Por cerca de três anos, Daiana levava em média 2 horas para reestabelecer o fornecimento de água, entre sair de sua casa, encontrar o problema e voltar. Cansada, em 2015 ela se juntou a outras 14 famílias e abriu um poço artesiano.
Na casa de Daiana - assim como na maioria das casas da Vila Fortaleza - há fossa séptica, para onde corre o esgoto. Em alguns pontos, uma é interligada à outra. Porém, o uso desse recurso deveria ser considerado como "solução alternativa", entende a CEO da Trata Brasil, Luana Pretto. Um dos riscos é contaminar o solo e, consequentemente, os poços artesianos.
Segundo o procurador-geral do município de Balneário Camboriú, Diego Montibeller, um acordo judicial está prestes a ser fechado em uma ação movida pelo Ministério Público.
Nele, a prefeitura se compromete a garantir saneamento básico - água tratada e rede de esgoto - para as famílias da Vila Fortaleza. "Nesse acordo judicial, vão ficar obrigações para a associação de moradores e para o município", observa Montibeller. Por outro lado, as famílias precisam fazer a regularização dos lotes.
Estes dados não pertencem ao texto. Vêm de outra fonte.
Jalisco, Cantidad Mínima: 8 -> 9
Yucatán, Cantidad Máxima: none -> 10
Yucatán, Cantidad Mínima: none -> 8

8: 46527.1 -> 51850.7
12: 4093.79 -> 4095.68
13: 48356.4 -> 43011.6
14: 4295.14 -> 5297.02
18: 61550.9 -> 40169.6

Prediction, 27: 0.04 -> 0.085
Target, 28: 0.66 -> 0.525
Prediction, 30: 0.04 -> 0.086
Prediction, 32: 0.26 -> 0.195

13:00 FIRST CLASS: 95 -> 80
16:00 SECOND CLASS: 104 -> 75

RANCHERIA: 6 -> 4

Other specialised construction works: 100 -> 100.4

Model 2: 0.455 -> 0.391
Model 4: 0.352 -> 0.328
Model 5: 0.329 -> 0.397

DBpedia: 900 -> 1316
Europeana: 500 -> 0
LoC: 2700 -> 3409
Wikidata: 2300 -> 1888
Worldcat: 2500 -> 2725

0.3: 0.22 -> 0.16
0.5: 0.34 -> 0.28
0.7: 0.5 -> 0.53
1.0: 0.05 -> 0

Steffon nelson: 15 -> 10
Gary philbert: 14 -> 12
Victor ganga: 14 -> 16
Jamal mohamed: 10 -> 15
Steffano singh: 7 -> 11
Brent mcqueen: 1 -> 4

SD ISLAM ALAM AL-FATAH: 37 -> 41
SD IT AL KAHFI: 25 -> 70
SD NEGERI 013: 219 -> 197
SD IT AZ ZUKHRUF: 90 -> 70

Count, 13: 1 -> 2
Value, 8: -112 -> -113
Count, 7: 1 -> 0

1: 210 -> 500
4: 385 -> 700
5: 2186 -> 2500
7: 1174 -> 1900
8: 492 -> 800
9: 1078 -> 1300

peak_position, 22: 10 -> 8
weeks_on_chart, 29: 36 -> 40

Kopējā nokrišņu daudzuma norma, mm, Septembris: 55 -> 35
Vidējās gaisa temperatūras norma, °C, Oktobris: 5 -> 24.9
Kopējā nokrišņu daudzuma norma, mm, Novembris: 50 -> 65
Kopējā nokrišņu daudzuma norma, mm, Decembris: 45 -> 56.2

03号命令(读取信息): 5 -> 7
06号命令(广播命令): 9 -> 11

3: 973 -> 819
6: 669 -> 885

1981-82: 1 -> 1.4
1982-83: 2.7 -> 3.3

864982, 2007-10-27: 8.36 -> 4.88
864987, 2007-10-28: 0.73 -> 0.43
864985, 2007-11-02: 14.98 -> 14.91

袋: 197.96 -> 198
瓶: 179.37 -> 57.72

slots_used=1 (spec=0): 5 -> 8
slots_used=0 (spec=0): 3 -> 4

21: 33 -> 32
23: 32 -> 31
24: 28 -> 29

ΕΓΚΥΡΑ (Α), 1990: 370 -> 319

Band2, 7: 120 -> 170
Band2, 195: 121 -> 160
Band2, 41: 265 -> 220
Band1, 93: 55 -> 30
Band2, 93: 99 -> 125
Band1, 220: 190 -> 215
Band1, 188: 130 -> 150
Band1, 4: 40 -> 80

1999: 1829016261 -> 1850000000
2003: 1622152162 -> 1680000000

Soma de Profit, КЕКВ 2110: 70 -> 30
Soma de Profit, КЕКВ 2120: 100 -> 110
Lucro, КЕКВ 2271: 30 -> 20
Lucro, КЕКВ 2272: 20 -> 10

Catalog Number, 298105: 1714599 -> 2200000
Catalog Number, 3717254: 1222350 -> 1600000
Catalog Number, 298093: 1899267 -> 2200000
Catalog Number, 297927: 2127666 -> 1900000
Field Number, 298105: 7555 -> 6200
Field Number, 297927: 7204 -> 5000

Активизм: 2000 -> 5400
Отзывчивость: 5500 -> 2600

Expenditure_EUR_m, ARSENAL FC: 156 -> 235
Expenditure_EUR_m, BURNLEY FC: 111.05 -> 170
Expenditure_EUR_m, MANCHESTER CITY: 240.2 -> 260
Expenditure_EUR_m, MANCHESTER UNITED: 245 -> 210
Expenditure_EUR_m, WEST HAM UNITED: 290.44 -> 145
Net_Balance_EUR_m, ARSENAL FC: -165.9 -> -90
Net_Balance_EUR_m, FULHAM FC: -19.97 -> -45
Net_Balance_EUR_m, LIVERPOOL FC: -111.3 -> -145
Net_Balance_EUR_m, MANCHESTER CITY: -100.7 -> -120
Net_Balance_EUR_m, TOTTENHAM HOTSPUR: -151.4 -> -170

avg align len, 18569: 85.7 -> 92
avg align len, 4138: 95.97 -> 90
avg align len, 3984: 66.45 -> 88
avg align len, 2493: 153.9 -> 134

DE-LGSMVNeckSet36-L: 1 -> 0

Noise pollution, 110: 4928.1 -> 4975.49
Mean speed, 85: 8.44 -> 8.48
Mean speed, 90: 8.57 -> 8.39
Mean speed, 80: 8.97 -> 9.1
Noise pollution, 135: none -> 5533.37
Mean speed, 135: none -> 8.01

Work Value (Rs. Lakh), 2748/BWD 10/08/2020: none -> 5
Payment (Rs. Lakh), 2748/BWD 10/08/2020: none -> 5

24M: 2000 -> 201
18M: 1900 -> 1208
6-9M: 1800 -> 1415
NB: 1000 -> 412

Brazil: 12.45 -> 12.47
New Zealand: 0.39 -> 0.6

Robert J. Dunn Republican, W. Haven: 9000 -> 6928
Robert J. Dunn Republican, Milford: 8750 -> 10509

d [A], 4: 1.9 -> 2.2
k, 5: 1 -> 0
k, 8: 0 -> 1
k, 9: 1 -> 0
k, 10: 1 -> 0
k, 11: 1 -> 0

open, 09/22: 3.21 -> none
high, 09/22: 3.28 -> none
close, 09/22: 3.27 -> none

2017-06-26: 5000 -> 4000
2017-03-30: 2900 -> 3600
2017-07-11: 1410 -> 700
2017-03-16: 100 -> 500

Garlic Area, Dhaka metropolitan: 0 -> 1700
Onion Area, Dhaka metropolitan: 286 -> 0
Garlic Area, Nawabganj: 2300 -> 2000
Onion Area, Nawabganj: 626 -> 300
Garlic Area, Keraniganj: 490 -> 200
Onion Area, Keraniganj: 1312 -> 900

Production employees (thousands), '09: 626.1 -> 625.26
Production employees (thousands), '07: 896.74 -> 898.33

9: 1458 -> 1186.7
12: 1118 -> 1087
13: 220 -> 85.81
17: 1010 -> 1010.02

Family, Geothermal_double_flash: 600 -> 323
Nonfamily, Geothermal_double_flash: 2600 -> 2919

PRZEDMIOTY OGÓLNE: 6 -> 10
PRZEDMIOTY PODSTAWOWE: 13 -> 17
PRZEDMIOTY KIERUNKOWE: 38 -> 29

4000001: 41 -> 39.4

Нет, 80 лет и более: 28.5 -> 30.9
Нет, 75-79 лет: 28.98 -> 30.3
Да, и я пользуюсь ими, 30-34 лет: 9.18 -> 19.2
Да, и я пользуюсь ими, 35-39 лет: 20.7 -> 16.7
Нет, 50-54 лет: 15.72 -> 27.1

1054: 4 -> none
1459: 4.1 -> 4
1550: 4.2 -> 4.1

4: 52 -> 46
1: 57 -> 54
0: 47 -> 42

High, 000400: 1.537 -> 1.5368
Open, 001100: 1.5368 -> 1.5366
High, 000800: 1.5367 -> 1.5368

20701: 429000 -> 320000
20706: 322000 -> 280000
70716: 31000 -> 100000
A Vila Fortaleza é considerada uma ocupação pela prefeitura de Balneário Camboriú. Porém, os moradores afirmam que compraram os terrenos. O advogado Luciano Raizer, que representa a vila, explica que as primeiras áreas foram adquiridas de um homem que tinha uma procuração do proprietário. "Depois ele (o dono do terreno) cancelou a procuração e entrou com ação de reintegração de posse", explica.
Um risco para todos
Estudo da Trata Brasil divulgado em março deste ano mostra que no Brasil foram registradas 344,4 mil internações por DRSAI (Doenças Relacionadas ao Saneamento Ambiental Inadequado) no ano passado. Do total, 47,6% foram por conta de doenças de transmissão feco-oral, como diarreias, salmonelose, hepatite A, entre outras.
Ao todo, 20% dessas internações foram de crianças de 0 a 6 anos, período chamado de primeira infância. "'É a fase da vida em que a pessoa tem o maior pico de desenvolvimento físico, intelectual e neurológico. De 0 a 2 anos, 90% da energia é para o desenvolvimento do cérebro. Imagina essa criança com episódios sucessivos de diarreia e sofrendo muitas vezes de desnutrição? Vai afetar o desenvolvimento neurológico de forma que não se consegue recuperar ao longo da vida", observa Pretto.
Além disso, por causa das doenças, muitos meninos e meninas acabam perdendo aulas e até se afastando da escola. "A diferença de escolaridade média de uma criança que teve acesso ao saneamento para uma que não teve é de 1,8 anos. Isso tem um impacto para entrar ou não na faculdade", complementa a CEO da Trata Brasil.
Os impactos têm efeito prolongado. "Avaliando 35 anos de mercado de trabalho, concluímos que a renda média de uma pessoa que não teve acesso ao saneamento quando criança é 46% inferior. Muitas vezes, isso impossibilita de comprar casa própria, dar um futuro melhor para seus filhos", complementa Pretto.
A universalização plena do saneamento básico, estima o instituto, traria R$ 1,4 trilhão para o país e reduziria em R$ 25 bilhões o custo em saúde.
O médico e professor da Univali Alessandro Scholze lembra que a cada US$ 1 investido em saneamento, se pouparia cerca de US$ 4 em gastos em saúde, segundo dados da OMS (Organização Mundial da Saúde). "A gente conseguiria ter recursos destinados para outras questões à medida que a gente garantisse saneamento básico em primeiro lugar", diz Scholze.